Filter the entries below, keeping only lines with the word "source".

Excerpts from a dataset
^^^^^^^^^^^^^^^^
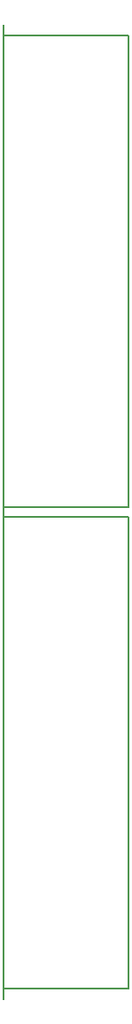
<source format=gbr>
%TF.GenerationSoftware,Altium Limited,Altium Designer,21.5.1 (32)*%
G04 Layer_Color=32896*
%FSLAX45Y45*%
%MOMM*%
%TF.SameCoordinates,51D5493F-A844-4614-94AE-4B196E198A34*%
%TF.FilePolarity,Positive*%
%TF.FileFunction,Other,Reference*%
%TF.Part,Single*%
G01*
G75*
%TA.AperFunction,NonConductor*%
%ADD35C,0.12700*%
D35*
X3099493Y-150491D02*
Y4549500D01*
Y-50491D02*
X4299491D01*
Y4449500D01*
X3099493D02*
X4299491D01*
X3099493Y9049500D02*
X4299491D01*
Y4549509D02*
Y9049500D01*
X3099493Y4549509D02*
X4299491D01*
X3099493Y4449510D02*
Y9149500D01*
%TF.MD5,11d39f3df54f20acfd437819a0b57630*%
M02*

</source>
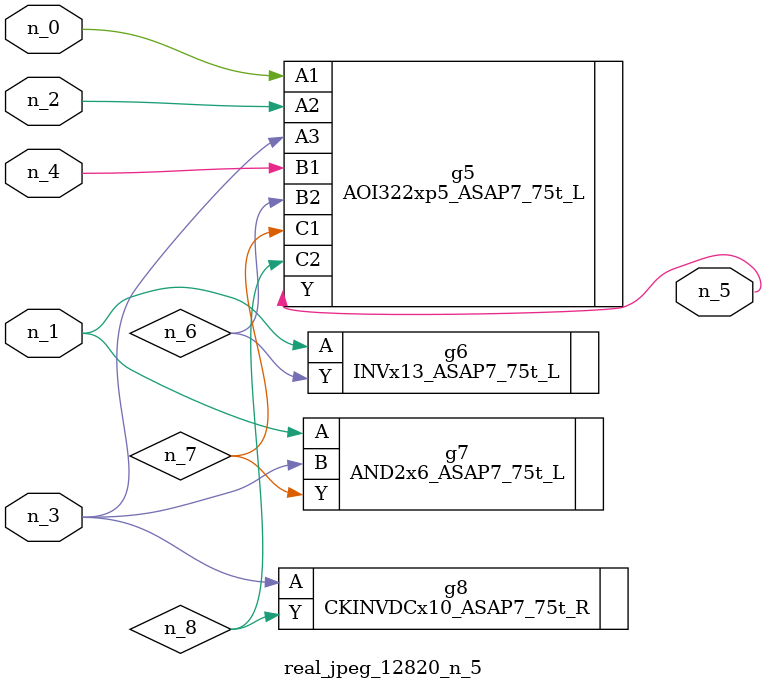
<source format=v>
module real_jpeg_12820_n_5 (n_4, n_0, n_1, n_2, n_3, n_5);

input n_4;
input n_0;
input n_1;
input n_2;
input n_3;

output n_5;

wire n_8;
wire n_6;
wire n_7;

AOI322xp5_ASAP7_75t_L g5 ( 
.A1(n_0),
.A2(n_2),
.A3(n_3),
.B1(n_4),
.B2(n_6),
.C1(n_7),
.C2(n_8),
.Y(n_5)
);

INVx13_ASAP7_75t_L g6 ( 
.A(n_1),
.Y(n_6)
);

AND2x6_ASAP7_75t_L g7 ( 
.A(n_1),
.B(n_3),
.Y(n_7)
);

CKINVDCx10_ASAP7_75t_R g8 ( 
.A(n_3),
.Y(n_8)
);


endmodule
</source>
^^^^^^^^^^^^^^^^
### Exercise output
<source format=gbr>
</source>
<source format=v>
</source>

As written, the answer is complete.